Democratic Majority Leader Harry Reid has pitched a new deal in an effort to reopen the doors at the Federal Election Commission, which remain virtually shuttered by a Senate stalemate over its nominees.
Currently, this regulatory panel charged with overseeing campaign finance and political speech restrictions finds itself four Commissioners short and unable to act in the midst of the longest primary contest in recent memory.
Skeptics of campaign finance regulations have long voiced concerns that the FEC’s primary use is as a pawn for political operatives with which to harass, intimidate, and even silence their opponents. But never before has the inanity of the entire campaign finance regime been so apparent.
The Senate deadlock arises from objections by Democratic Senators and campaign finance "reform" organizations to a nominee, Hans von Spakovsky, who served on the FEC without controversy as a recess appointment for more than a year and a half. Nonetheless, his critics have seized on his previous tenure at the Department of Justice to obfuscate and argue that he is unfit to enforce the nation’s campaign finance laws.
Not surprisingly, the so-called "reform" organizations, notably the Campaign Legal Center and Democracy21, pin the impasse squarely on Senator Mitch McConnell, a long time defender of free speech.
Fred Wertheimer has said that shutting down the FEC is "worthy of a banana republic — and in this case the buck stops with Senate Republican Leader Mitch McConnell."
Of course, the truth is much more complicated.
Traditionally, the Senate approves FEC nominees in pairs – one Republican and one Democrat. Last fall, the Senate leaders of both parties reached an agreement to do just that only to see it scuttled when some Democratic senators – including one still running for president – placed a hold on von Spakovsky’s nomination.

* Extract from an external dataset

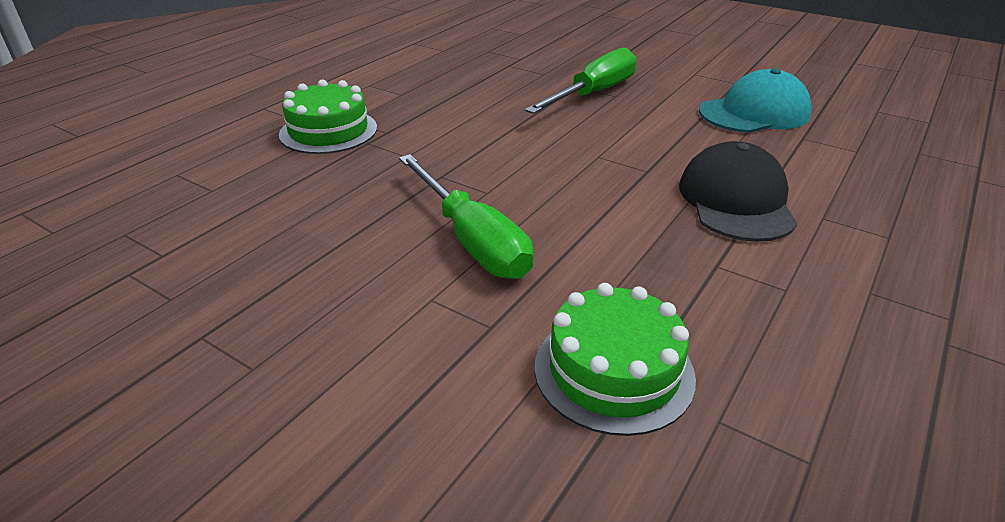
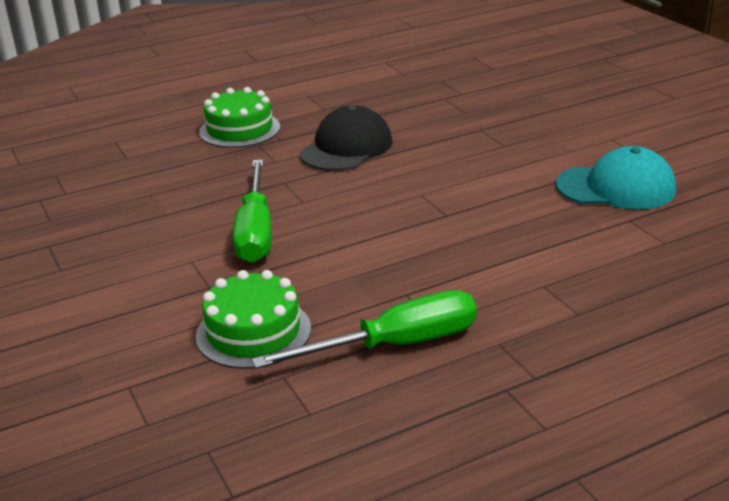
camera: 30 degrees right, 5 degrees down
green screwdriver [525,48,636,114] -> green screwdriver moved to [251,290,477,369]
black cap [679,141,797,242] -> black cap moved to [300,105,393,171]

The campaign finance world ironically turned upside-down sometime after the "decommissioning" of the FEC in January. Now, the Campaign Legal Center and Democracy 21, which objected to von Spakovsky because they contend that he would not fairly enforce the law, silently condone alleged misdeeds and "violations of the spirit" by "reform" hero John McCain.
A prominent labor union lawyer, Laurence E. Gold, issued a memo in February questioning the "reform" organizations curious silence regarding an ongoing dispute between McCain’s presidential campaign and the FEC over whether or not McCain is able to opt out of the federal public financing system.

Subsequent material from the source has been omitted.